Domingo, 07 de junho


Inacreditável!

 

(39/48) Contei pro amigo do Sancho que iria tentar os 21,1k sub 2h e ele me deu uma dica: “Vai lá, campeão! Comece bem cedo!”. Segui à risca! Tá feito! #meiamaratonadebh Segue o plano!

 

Sancho querido, é isso mesmo que você leu: um story do cavaleiro Adriano Britto nos mencionando. Às quatro e meia da manhã, o moço já cruzava o asfalto da Lagoa da Pampulha para aquele treino especial. Motivo de orgulho e pura inspiração.

 

O problema é que o mundo virtual corre rápido demais, meu amigo.
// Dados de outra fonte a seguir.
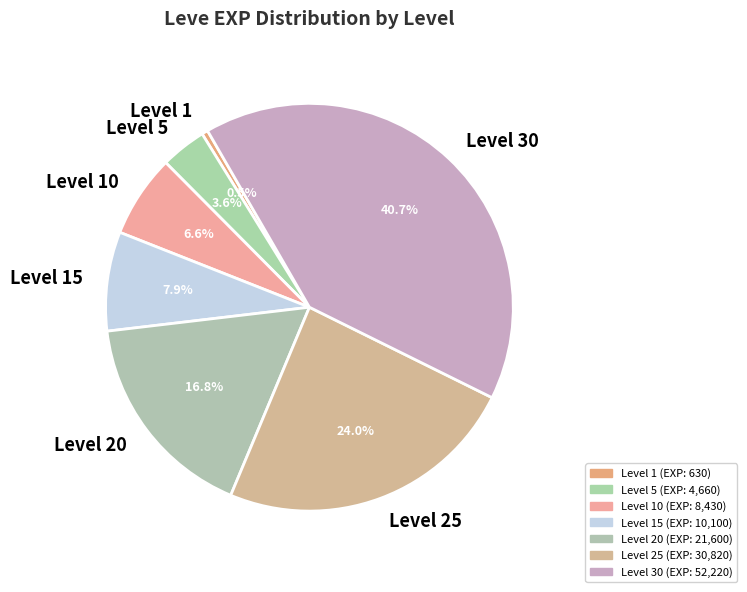

Is it true that Level 5 is 4% of the pie?

True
Assim que repostei a imagem, choveram mensagens. Teve quem pensasse que o Farelão aqui já tinha batido o martelo em uma nova prova, que o perrengue no pé esquerdo era página virada e que eu já estava de volta às ruas. Ledo engano. A realidade tem outra cadência: meu último treino foi lá no dia 29 de maio, há longos nove dias.

 

Na manhã do último sábado, ainda na casa da minha mãe, o tempo parou. Acessei o resultado da ressonância magnética. Putz! A leitura de um leigo na tela do celular nunca é bom prenúncio.

Pesquisa daqui, levanta hipótese dali, faz contato com o treinador e, de repente, o diagnóstico nos atropela: uma lesão grave, nível 3, às vésperas de uma fratura por estresse. Nessa hora, Sancho, o peito aperta. Diante do visor, dispo-me da armadura e reduzo-me, inevitavelmente, ao Cavaleiro da Triste Figura. O moinho de vento venceu o primeiro assalto.

 

Mas quem tem um exército em casa não cai sem lutar. Minha esposa e as meninas chegaram com tudo, trazendo o bom senso que me faltava:

 

— Calma aí! Você precisa ouvir a opinião de quem entende, do especialista. Vai que, com o repouso dos últimos dias, a sandália ortopédica e os remédios, o cenário mudou e você já melhorou o suficiente para encarar o desafio?

 

A hora da verdade é amanhã, na parte da manhã. Neste dia 8 de junho, teremos o veredito do ortopedista. Ainda há esperança, Sancho. A centelha está lá, viva. Uma réstia que seja, mas há.

 

Por outro lado, o realismo também bate à porta, e o coração vai aceitando o peso de adiar a nossa grande estreia nos 42k para 2027. E as nossas conversas de asfalto? Bem... a gente conversa sobre isso depois.